== Excerpt to read ==
++++++++++
Digital certificates created by a Public Key Infrastructure (PKI) Certificate Authority (CA) are verified using a chain of trust. The trust anchor for the digital certificate is the Root Certificate Authority (CA), and any Certificate Authority (CA) which comes under Root Certificate Authority (Root CA) is known as a subordinate Certificate Authority (CA). The following figure shows the Certificate Authority Hierarchy.
Root CA: A Root CA is the topmost Certificate Authority (CA) in a Certificate Authority (CA) hierarchy. Each Certificate Authority (CA) hierarchy begins with the Root CA, and multiple CAs branch from this Root CA in a parent-child relationship. All child CAs must be certified by the corresponding parent CA back to the Root CA. The Root CA is kept in a secure area and it is usually a stand-alone offline CA (to make it topmost secure Certificate Authority (CA). The root CA provides certificates for intermediate CAs. The certificates can be revoked if they are compromised.
Intermediate CAs: An intermediate Certificate Authority (CA) is a CA that is subordinate to another CA (Root CA or another intermediate CA) and issues certificates to other CAs in the CA hierarchy. Intermediate CAs are usually stand-alone offline CAs like root CAs.
Issuing CAs: Issuing CAs are used to provide certificates to users, computers, and other services. There can be multiple issuing CAs, and one issuing CA can be used for generating computer certificates and another can be used for generating user certificates.
++++++++++
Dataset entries
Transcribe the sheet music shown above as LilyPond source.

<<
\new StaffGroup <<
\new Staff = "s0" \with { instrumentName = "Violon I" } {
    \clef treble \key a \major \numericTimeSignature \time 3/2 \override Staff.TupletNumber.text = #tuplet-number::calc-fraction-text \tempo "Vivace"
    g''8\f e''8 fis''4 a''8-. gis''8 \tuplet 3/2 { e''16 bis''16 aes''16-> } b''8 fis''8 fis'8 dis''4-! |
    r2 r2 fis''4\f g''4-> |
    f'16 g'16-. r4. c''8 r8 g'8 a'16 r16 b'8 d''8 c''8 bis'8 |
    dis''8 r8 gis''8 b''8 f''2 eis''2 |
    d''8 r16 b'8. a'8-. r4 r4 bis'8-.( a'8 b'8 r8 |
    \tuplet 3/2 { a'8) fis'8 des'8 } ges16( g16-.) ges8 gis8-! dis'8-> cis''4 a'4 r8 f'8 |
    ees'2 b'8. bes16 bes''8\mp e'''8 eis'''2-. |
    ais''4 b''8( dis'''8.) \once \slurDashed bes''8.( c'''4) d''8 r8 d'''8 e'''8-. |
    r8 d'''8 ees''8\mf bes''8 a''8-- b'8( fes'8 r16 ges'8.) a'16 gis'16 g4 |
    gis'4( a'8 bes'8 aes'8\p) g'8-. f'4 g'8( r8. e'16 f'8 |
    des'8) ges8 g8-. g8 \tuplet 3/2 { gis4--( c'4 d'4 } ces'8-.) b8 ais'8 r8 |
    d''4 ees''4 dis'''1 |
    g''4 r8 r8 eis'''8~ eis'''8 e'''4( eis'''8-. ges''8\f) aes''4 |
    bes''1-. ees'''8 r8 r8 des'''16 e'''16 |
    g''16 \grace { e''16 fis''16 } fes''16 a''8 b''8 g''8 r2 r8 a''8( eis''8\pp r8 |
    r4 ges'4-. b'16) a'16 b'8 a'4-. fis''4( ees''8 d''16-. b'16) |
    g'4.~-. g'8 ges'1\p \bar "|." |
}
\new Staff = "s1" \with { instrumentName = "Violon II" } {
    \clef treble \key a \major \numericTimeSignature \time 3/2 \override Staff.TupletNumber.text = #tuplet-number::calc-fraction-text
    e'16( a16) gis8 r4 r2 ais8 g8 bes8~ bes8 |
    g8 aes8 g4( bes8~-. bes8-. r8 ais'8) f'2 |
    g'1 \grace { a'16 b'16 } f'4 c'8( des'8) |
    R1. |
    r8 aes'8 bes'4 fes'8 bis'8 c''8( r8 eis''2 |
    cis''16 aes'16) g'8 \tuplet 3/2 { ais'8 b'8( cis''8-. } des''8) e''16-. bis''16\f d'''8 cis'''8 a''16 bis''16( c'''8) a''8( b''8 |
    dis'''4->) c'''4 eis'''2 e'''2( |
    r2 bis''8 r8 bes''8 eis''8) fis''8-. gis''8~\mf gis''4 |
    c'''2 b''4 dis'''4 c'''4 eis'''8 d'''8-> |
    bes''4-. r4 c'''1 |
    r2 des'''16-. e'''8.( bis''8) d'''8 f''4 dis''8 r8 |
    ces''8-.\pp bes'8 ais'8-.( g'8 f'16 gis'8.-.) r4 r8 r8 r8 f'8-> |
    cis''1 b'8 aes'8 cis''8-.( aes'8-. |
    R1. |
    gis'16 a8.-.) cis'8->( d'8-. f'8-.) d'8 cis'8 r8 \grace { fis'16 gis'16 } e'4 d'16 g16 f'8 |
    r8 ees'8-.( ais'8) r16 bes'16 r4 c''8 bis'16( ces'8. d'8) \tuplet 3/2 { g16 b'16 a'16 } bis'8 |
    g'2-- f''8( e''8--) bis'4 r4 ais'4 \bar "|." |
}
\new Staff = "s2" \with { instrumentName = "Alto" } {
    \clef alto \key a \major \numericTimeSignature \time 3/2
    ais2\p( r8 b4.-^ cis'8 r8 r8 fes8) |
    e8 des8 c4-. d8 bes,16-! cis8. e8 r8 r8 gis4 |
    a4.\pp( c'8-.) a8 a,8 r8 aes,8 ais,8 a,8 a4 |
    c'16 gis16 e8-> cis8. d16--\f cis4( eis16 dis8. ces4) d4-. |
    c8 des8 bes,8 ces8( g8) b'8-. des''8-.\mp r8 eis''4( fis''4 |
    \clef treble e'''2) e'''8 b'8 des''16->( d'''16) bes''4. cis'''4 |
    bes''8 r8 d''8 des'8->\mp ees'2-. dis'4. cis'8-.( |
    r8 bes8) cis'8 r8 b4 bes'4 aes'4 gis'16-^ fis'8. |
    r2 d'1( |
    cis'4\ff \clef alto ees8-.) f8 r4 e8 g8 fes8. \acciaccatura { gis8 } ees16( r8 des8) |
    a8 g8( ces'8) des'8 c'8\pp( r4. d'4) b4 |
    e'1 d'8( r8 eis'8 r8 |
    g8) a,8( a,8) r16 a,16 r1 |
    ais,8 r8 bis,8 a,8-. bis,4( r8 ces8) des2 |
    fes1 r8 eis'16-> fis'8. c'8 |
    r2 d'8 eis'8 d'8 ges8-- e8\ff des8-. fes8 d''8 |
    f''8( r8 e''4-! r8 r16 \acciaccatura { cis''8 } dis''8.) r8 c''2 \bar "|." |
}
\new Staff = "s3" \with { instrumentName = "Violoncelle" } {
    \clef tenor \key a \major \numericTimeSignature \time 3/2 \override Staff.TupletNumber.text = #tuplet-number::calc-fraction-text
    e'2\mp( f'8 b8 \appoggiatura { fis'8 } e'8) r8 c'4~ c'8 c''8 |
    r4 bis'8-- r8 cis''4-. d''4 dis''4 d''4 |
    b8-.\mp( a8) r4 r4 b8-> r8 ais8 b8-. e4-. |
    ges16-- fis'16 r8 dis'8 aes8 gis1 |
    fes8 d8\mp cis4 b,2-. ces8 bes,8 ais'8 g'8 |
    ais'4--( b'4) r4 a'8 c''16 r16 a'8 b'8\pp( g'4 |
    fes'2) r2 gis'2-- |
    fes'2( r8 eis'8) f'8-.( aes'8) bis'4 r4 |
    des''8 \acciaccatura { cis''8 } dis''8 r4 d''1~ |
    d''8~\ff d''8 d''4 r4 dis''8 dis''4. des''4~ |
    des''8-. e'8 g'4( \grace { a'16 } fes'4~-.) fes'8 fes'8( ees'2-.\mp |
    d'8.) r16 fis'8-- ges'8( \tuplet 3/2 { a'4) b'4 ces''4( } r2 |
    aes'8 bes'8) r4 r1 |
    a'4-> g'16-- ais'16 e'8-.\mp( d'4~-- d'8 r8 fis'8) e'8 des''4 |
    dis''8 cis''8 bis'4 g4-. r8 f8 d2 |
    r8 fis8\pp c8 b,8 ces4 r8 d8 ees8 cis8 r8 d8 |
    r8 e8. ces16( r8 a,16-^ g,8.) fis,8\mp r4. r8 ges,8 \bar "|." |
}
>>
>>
++++++++++
== Work to be completed ==
Reproduce word for word the part of the certificate authority text that starts with "Digital certificates created" and goes on through "Certificate Authority Hierarchy.".

== Response box ==
Digital certificates created by a Public Key Infrastructure (PKI) Certificate Authority (CA) are verified using a chain of trust. The trust anchor for the digital certificate is the Root Certificate Authority (CA), and any Certificate Authority (CA) which comes under Root Certificate Authority (Root CA) is known as a subordinate Certificate Authority (CA). The following figure shows the Certificate Authority Hierarchy.